SELECT users.id, users.name, SUM(orders.amount) AS total_spent
FROM orders
JOIN users ON orders.user_id = users.id
WHERE orders.amount > 100
GROUP BY users.id, users.name
HAVING total_spent > 500
ORDER BY total_spent DESC
LIMIT 5;
  1. Identify source table (orders - the Right table) and load it [FROM]

  2. Identify secondary table (users - the Left table) and join the tables using an inner join on user_id [JOIN]

  3. Filter the new dataset so that we only have rows where amount > 100 [WHERE]

  4. Group and aggregate the rows by user id and name. Each row will have a unique user with their name, id and sum of the amount [GROUP BY]

  5. Filter the groups. Now we only have users whose total spent amount > 500 [HAVING]

  6. Select the columns. Now we only have id, name and amount as total_spent columns [SELECT]

  7. Order by total amount spent, with the highest spenders at the top [ORDER BY]

  8. Take the first 5 rows and return that as a single dataset [LIMIT]

Can we optimize this query now that we understand the order of operations? Remember the goal is to reduce the number of rows as early as possible.

  • We can move the where filter into the join such that we return only the essential rows on the join.
= = = = =
> [Written problem 1] According to the SQL query walkthrough, why can the WHERE filter be moved into the join? Answer in one to three sentences.
> [Written problem 2] In the SQL query walkthrough, which table is identified as the source table and loaded first?

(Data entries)
= = = = =
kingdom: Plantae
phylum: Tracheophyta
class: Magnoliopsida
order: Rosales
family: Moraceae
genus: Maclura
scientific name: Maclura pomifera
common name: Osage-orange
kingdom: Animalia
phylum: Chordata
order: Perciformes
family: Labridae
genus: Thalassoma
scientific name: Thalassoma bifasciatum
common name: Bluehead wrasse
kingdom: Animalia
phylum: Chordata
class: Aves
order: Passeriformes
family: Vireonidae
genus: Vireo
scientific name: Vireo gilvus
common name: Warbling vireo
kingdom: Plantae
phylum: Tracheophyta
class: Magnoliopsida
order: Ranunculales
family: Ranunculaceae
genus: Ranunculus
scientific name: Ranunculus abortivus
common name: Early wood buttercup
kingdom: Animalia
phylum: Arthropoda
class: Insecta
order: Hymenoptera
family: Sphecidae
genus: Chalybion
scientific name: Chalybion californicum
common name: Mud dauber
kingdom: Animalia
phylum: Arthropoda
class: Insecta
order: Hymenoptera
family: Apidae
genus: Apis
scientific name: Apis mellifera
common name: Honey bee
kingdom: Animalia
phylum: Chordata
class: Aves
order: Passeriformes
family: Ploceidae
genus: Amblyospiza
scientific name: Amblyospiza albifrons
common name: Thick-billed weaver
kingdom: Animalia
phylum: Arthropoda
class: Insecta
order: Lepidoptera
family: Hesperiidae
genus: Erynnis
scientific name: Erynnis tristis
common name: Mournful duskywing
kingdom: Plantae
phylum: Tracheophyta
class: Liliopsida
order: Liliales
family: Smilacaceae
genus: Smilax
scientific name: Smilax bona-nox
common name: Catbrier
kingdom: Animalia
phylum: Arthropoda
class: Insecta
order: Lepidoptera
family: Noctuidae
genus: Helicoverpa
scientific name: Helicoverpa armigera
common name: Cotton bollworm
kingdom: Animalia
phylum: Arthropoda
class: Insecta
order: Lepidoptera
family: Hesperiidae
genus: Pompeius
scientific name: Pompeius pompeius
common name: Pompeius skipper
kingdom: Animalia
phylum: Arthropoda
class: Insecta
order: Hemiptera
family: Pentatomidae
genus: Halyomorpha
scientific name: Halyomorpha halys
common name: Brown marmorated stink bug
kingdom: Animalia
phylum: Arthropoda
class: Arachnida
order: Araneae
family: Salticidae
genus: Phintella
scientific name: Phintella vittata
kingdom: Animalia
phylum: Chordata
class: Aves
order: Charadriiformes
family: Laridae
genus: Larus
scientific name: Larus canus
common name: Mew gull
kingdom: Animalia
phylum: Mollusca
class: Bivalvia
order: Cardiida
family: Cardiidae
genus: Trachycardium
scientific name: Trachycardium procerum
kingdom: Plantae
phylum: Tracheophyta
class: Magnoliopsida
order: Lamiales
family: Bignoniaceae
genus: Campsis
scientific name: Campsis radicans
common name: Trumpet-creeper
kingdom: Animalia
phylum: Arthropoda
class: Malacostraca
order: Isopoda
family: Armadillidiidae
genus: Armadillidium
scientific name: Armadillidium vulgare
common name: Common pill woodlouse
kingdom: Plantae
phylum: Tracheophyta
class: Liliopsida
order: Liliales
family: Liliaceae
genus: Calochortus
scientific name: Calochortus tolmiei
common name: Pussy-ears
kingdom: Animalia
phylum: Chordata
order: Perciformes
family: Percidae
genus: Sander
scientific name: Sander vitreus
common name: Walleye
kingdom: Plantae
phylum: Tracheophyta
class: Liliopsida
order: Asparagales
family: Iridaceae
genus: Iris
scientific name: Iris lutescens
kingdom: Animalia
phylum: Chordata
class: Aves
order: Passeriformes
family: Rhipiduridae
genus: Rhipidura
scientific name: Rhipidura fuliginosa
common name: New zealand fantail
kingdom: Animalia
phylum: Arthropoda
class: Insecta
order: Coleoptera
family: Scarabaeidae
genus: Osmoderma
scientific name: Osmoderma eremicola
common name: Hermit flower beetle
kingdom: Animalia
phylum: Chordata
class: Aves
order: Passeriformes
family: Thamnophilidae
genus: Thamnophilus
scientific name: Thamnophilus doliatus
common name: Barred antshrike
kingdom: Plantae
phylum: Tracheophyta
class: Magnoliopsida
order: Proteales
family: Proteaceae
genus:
= = = = =
> [Exercise answer 1] The goal of optimizing is to reduce the number of rows as early as possible. Moving the WHERE filter into the join means the join returns only the essential rows.

> [Exercise answer 2] The orders table, described as the Right table.